Tensorrt inference runs slower in RTX4090 than RTX 3090 Ti


Recently we are trying to test RTX4090 by running yolov5 tensorrt int8 model engine, and found out the inference speed slower than RTX 3090 Ti, we can’t figure out what’s wrong with it, I want to know which TensorRT version begins to support RTX 4090 ?
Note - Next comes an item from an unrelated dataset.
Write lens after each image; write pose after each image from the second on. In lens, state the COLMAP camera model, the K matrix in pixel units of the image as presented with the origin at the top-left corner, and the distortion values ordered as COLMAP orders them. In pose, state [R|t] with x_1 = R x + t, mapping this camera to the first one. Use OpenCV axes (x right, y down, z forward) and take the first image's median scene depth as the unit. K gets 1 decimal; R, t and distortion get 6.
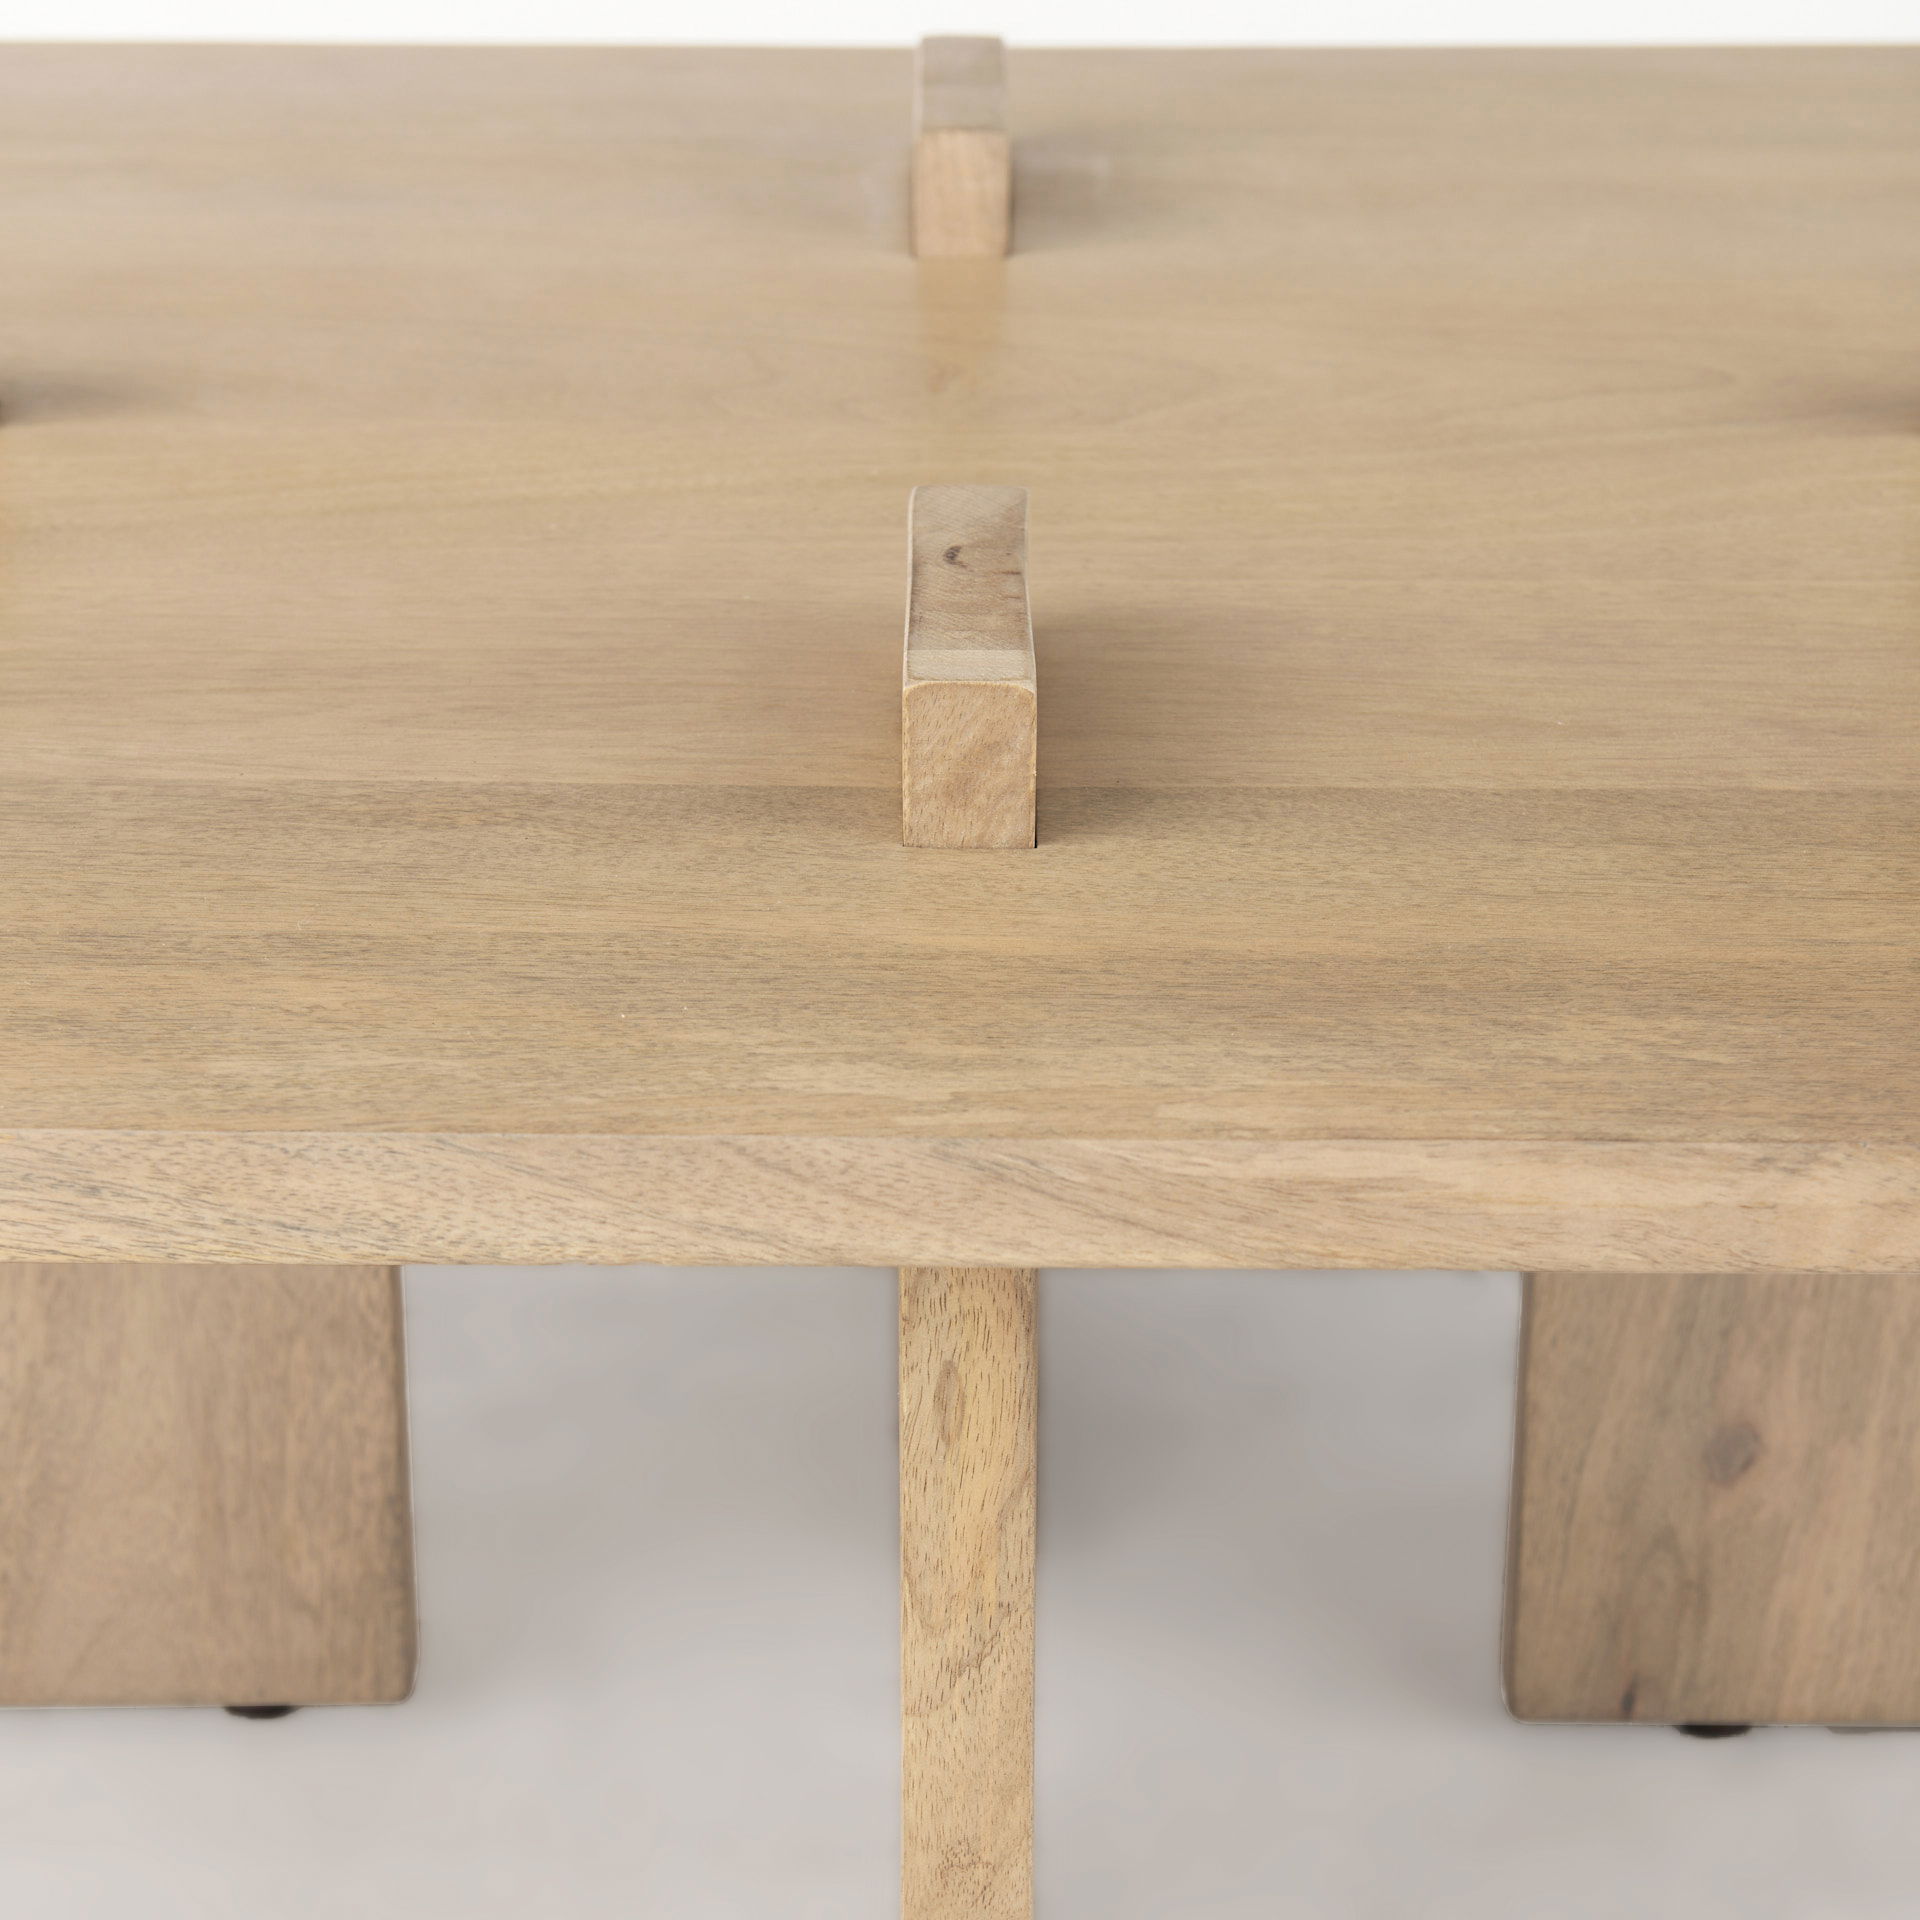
lens RADIAL K [[5396.5, 0, 964.3], [0, 5396.5, 1414.8], [0, 0, 1]] dist [0.092581, 1.569294]
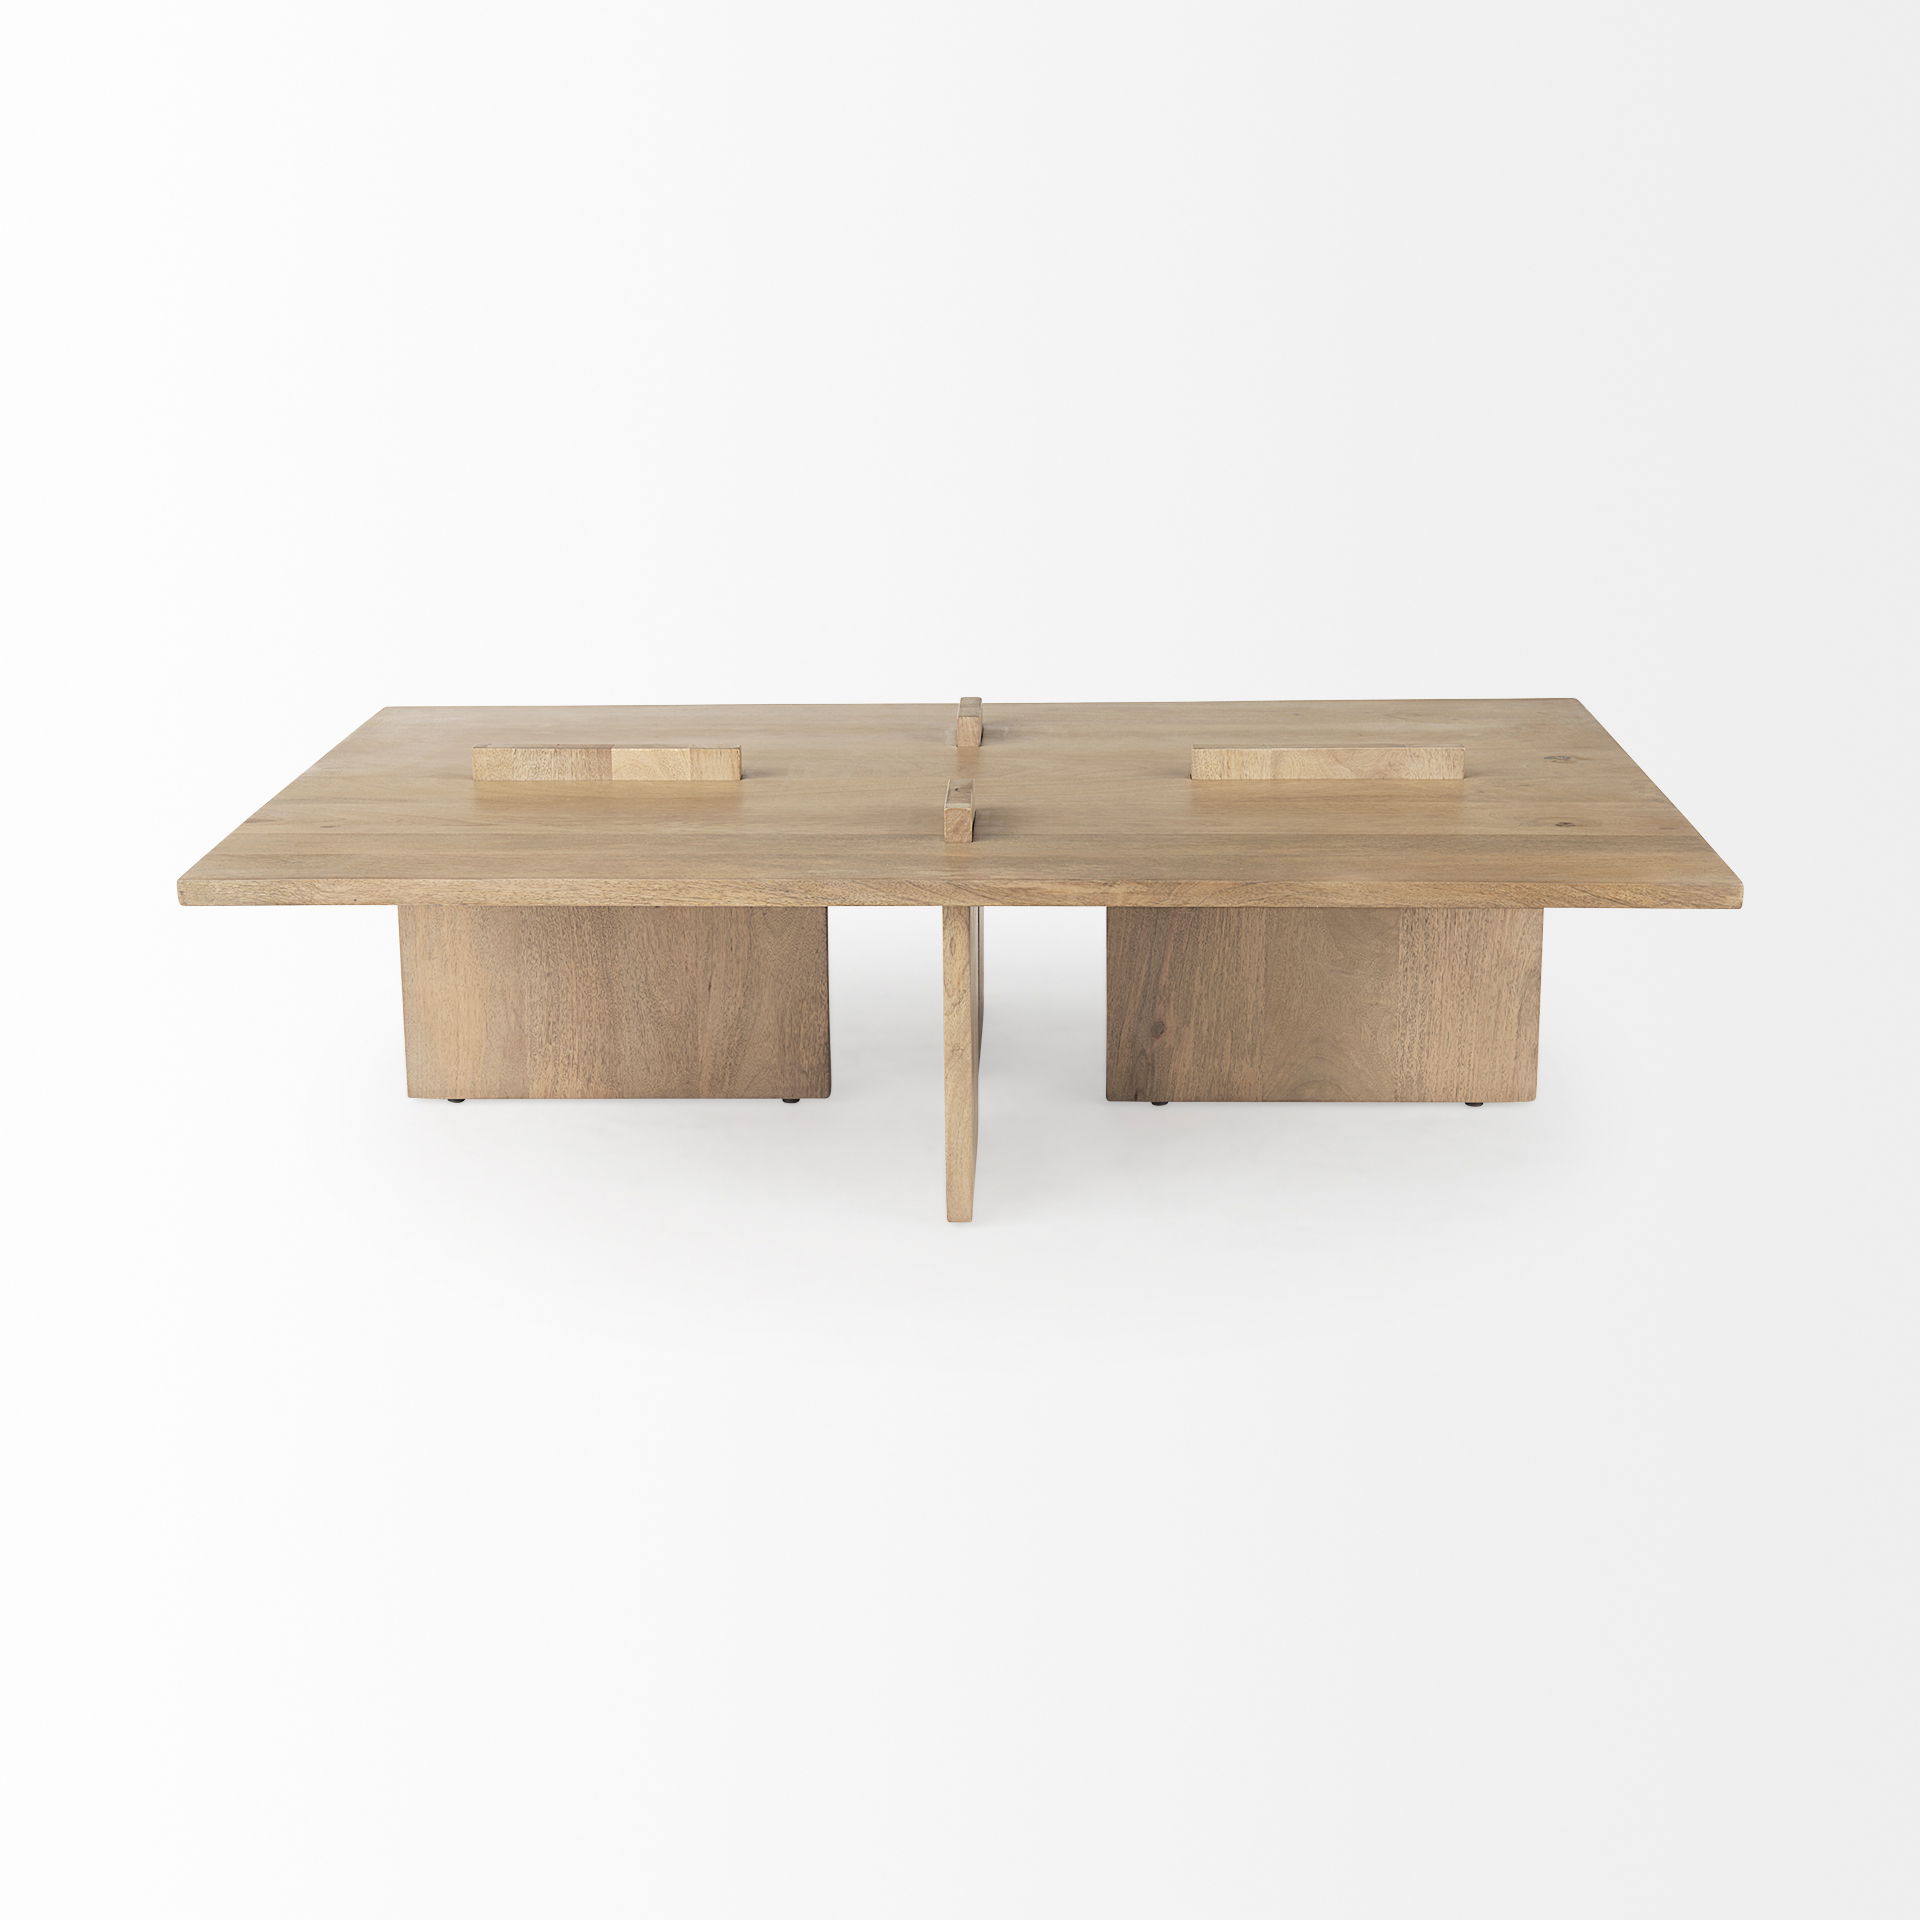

TensorRT Version: TensorRT-
GPU Type: RTX 4090
Nvidia Driver Version: 522.06 DCH/win10 64
CUDA Version: 11.8
CUDNN Version: 8.6.0
Operating System + Version: Win10
Python Version (if applicable):
TensorFlow Version (if applicable):
PyTorch Version (if applicable):
Baremetal or Container (if container which image + tag):

Relevant Files

Please attach or include links to any models, data, files, or scripts necessary to reproduce your issue. (Github repo, Google Drive, Dropbox, etc.)

Steps To Reproduce

Please include:

  • Exact steps/commands to build your repro
  • Exact steps/commands to run your repro
  • Full traceback of errors encountered

Hi, Please refer to the below links to perform inference in INT8


thanks for your quick response , but my question is that I can run int8 engine successfully, but the speed seems not expected faster than 3090 Ti, which TensorRT version supports 4090 gpu card better ?


Could you please share with us the ONNX model and both complete verbose logs for better debugging.

Thank you.